United Kingdom — The fires broke out at the southern end of Epping Forest, according to reports.
The first fire saw an area of land the size of nine football pitches alight but is now believed to be under control.
A second, smaller fire, is still being put out by firefighters.
Station Manager James Morford said: Our crews have been working incredibly hard to bring these two fires under control in what are extremely hot and arduous conditions.
We want people to enjoy the sun this weekend, but we would also urge people to take a few simple precautions to help us prevent grass fires like this from starting.
A small spark from a cigarette is often all it takes to start a grass fire in these dry conditions. It really is important that smokers dispose of their cigarettes properly. Drivers also need to take care not to throw cigarettes out of car windows as they can easily burn grass verges.
If you see a grass fire, dont attempt to put it out yourself as grass fires can be fast moving and change direction without warning. Call the fire brigade.
Wildfires could spread throughout Britain as the country sweats in the longest heatwave for seven years, it is feared.
There is an increased risk of blazes in the countryside, with rainfall at just 15 per cent of the average monthly total so far, the Met Office warned.
The past six consecutive days of above 30C (86F) temperatures could also cause up to 760 people to die prematurely, it was claimed.
I can confirm that the advice given to our governmental partners is that there is an elevated risk of fires in the next couple of days, a Met Office spokesman said.
A blaze also burned through grass and gorse the equivalent size of four football pitches in Mitcham, south London, before it was brought under control.
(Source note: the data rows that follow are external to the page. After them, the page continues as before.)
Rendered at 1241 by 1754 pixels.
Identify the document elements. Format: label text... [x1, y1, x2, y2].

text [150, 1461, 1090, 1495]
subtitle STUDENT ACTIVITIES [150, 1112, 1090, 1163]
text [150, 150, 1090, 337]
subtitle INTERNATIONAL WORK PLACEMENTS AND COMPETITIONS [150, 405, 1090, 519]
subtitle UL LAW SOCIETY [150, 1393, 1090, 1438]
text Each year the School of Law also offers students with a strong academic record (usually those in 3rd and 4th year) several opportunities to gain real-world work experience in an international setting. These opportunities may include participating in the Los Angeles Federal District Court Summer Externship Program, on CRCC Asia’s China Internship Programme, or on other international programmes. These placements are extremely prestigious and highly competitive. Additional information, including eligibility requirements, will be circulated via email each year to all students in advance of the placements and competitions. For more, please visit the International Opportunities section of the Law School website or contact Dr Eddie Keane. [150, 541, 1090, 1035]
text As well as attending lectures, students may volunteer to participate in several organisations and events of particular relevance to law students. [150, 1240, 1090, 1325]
London Fire Brigade has dealt with twice as many grass fires in this summers heatwave compared with last year as Britain baked in the hottest day of the year on Thursday, with the mercury rising to 32.2C (90F).
Heatwave health warnings in the south-west of England and the West Midlands were increased from level two to three by the Met Office, putting the regions on a par with the south east and London.
The East Midlands, Yorkshire and the Humber and the east remain at level two. The north east and north west are cooler at level one.
Health officials repeated advice to beat the heat by drinking lots of cold fluids and urged people to look after those who may suffer more in the hot weather.
Dr Angie Bone, heatwave plan leader for Public Health England, said: In this continued hot weather, its important to remember that high temperatures can be dangerous, especially for people who may be vulnerable such as older people, young children and those with serious illnesses.
During very hot weather, pregnant women and people who have chronic illnesses, including cardiovascular, respiratory, renal conditions, diabetes or Parkinsons disease, may experience discomfort if indoor temperatures are particularly hot and in using public transport.
A four-week-old baby was among ten children admitted to one hospital in the south east with sunburn since the sunny spell started.
Six of the youngsters needed specialist treatment after being referred to the unit from other hospitals because of the severity of their burns.
In Wales, doctors at the Abertawe Bro Morgannwg University Health Board warned of the dangers of ride-on lawnmowers as surgery trauma cases doubled to 53.
Dean Boyce, consultant plastic surgeon at the Welsh Centre for Burns and Plastic Surgery at Morriston Hospital, in Swansea, said: Unfortunately we are treating a patient with a very severe foot injury, and this is not the first time this has happened.
We have seen children who have lost a foot after falling off a parents lap riding a ride-on mower.
We would warn people to avoid letting anyone ride on their lap for fun because in fact this is very dangerous, as the mowers safety cut out will not engage if they fall off.
And there is little sign that the summer is set to cool, according to MeteoGroup.
Tomorrow the West Midlands, central southern England and the West Country could see maximums of 28C (82.4) to 30C (86F), said forecaster Gemma Plumb.
On Saturday and Sunday it looks like we will have temperatures of around 28C but by Monday we have temperatures of 29C and 30C again, with an increased risk of getting some showers.
There is a likelihood of thunderstorms from Sunday and into Monday, initially in the west of England and South Wales and then heading into the south of England, but these would not necessarily bring temperatures down.
Police also warned people not to leave dogs in cars even with windows open.
And authorities repeated concerns about people trying to escape the heat by swimming in open water after a number of deaths in recent weeks.
Four people died in separate incidents on Tuesday in lakes, rivers and the sea in Norfolk, the Shropshire-north Wales border and Cornwall.